Find the total energy of a sphere with radius $$R$$ and a uniform charge density $$\rho$$.

The electrical potential energy of a test charge $$dq$$ in the electric field of a charge $$Q$$ is given by $$dU = \frac{1}{4 \pi \epsilon_{o}}\frac{Qdq}{r}$$ Now, to find the total energy of the sphere, we break it down into shells of radius $$r$$ containing a charge $$4 \pi r^{2} \rho dr$$ and sum up the energy contributions from each shell $$U = \int_{0}^{R} 4 \pi r^{2} \rho dr \frac{1}{4 \pi \epsilon_{o}}\frac{\frac{4}{3} \pi r^{3} \rho}{r}$$ $$ = \frac{4 \pi \rho^{2}}{3 \epsilon_{o}} \int_{0}^{R}r^{4} dr$$ $$= \frac{4 \pi \rho^{2} R^{5}}{15 \epsilon_{o}} $$

A heavy chain of mass $$m$$ and length $$L$$ is attached to a block of mass M, which lies on a frictionless table. A small piece of the chain $$l$$ dangles through a hole in the table. Find the length of chain $$x$$ underneath the table as a function of time, assuming the chain starts at rest.

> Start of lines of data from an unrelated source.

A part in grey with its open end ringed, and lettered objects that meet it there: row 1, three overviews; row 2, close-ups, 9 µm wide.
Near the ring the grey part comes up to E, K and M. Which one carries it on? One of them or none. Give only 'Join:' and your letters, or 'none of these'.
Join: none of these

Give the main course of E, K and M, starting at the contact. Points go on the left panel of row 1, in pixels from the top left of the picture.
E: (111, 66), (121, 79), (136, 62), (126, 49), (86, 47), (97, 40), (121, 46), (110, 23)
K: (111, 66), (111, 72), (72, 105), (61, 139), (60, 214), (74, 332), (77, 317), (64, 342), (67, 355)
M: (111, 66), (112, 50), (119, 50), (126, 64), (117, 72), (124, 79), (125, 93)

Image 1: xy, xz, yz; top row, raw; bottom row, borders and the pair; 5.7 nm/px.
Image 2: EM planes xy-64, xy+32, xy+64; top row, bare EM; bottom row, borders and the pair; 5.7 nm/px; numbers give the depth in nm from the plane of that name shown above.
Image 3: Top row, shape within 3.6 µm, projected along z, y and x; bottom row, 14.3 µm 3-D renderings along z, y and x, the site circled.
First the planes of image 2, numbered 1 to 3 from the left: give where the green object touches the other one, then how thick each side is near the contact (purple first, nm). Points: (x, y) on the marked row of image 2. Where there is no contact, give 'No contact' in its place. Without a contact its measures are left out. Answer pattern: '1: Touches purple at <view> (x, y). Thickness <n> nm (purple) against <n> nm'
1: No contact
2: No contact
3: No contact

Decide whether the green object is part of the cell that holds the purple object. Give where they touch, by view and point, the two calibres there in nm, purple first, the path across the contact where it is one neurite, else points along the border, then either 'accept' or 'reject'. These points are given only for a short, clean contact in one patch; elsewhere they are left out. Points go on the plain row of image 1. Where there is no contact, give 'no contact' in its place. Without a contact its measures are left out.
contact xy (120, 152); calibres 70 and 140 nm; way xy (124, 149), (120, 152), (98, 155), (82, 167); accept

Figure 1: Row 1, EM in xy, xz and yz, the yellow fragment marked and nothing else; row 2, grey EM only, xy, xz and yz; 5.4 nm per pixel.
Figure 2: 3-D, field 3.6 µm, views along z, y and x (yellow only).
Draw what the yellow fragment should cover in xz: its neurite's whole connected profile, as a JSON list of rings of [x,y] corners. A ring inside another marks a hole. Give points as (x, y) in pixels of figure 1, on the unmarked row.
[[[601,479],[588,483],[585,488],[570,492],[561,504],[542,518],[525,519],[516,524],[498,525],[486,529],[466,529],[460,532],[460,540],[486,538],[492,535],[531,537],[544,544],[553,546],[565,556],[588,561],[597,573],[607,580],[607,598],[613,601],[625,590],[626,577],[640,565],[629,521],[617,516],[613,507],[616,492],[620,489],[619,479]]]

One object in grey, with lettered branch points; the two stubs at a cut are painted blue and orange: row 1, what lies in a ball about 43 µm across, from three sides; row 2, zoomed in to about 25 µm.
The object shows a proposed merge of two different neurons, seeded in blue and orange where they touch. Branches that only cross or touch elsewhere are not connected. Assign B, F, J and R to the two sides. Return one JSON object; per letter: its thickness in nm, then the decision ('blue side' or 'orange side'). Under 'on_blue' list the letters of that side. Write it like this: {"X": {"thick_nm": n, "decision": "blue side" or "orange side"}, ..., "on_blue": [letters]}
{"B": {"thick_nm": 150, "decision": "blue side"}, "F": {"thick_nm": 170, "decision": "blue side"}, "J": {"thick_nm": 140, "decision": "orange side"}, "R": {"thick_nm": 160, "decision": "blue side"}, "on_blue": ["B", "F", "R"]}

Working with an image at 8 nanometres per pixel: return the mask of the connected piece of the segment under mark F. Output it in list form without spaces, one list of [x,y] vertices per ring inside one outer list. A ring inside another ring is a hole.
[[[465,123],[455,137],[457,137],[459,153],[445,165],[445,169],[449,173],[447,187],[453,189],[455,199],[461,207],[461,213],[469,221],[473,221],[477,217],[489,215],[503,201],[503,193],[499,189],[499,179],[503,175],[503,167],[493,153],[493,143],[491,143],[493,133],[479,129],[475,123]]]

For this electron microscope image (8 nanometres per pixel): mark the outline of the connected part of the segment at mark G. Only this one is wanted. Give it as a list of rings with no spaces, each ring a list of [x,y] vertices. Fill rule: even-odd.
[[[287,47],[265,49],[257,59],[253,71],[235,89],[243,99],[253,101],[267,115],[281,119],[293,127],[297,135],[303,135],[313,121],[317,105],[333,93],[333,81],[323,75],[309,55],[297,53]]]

To solve this problem, we consider the forces acting on the piece of chain. Because the length of chain does not change, its acceleration (and the acceleration of the block) will equal $$\ddot x$$. We have two forces to consider: gravity and tension Gravity only provides a net force of the length of chain underneath the table (the force of gravity on the remaining length of chain is balanced by the normal force of the table). The net force of gravity is given by $$Fg = \text{mass below table} \times g = \frac{m}{L} \times x \times g$$ Therefore, our equation of motion is: $$ m \ddot x = \frac{m}{L}gx - T$$ Where T is the tension in the chain. Because tension provides the acceleration of the block (which is $$M\ddot x$$), by Newton's third law we have: $$m \ddot x = \frac{m}{L}gx - M\ddot x $$ Re-arrange to get: $$\ddot x - \frac{m}{M+m} \frac{g}{L} x = 0 $$ If we take $$\delta = \sqrt{\frac{m}{M+m} \frac{g}{L}}$$, we will have a solution of the form $$x(t) = Ae^{\delta t} + Be^{-\delta t}$$. Now we apply the initial conditions $$x(0) = l$$ and $$\dot x(0) = 0$$: $$ A + B = l$$ $$A - B = 0$$ Therefore, the length of chain under the table is given by $$x(t) = \frac{l}{2}e^{\delta t} + \frac{l}{2}e^{-\delta t}$$, where $$\delta = \sqrt{\frac{m}{M+m} \frac{g}{L}}$$

A skydiver experiences forces due to gravity and turbulent drag as she is falling. We can model her velocity with the following equation: $$ m\dot v = mg - bv^2$$ a) Find an expression for the terminal velocity b) Find the skydiver's velocity at time $$T$$ assuming she starts at rest

a) Terminal velocity is the velocity where $$\dot v$$ is zero. We can then solve for $$v$$: $$v = \sqrt{mg/b}$$ b) To solve the differential equation we employ separation of variables. Start by solving for $$\frac{dv}{dt}$$: $$\frac{dv}{dt} = g - \frac{b}{m}v^2$$ Move all the dependent variable terms over to the left hand side and all the independent variable terms over to the right hand side, then integrate $$ \int_{0}^{v(T)}\frac{dv}{g - \frac{b}{m} v^2} = \int_{0}^{T}dt$$ The right hand side is a trivial integral. The left-hand side can be simplified by some manipulation and the substitution $$v' = \sqrt{\frac{b}{mg}}v $$ $$ \int_{0}^{v(T)}\frac{dv}{g - \frac{b}{m} v^2} = \frac{1}{g}\sqrt{\frac{mg}{b}} \int_{0}^{v(T)\sqrt{\frac{b}{mg}}}\frac{dv'}{1 - v'^2} = \sqrt{\frac{m}{bg}}ArcTanh(v(T)\sqrt{\frac{b}{mg}}) = T $$ Therefore, we have $$v(T) = \sqrt{\frac{mg}{b}}tanh(\sqrt{\frac{bg}{m}}T) $$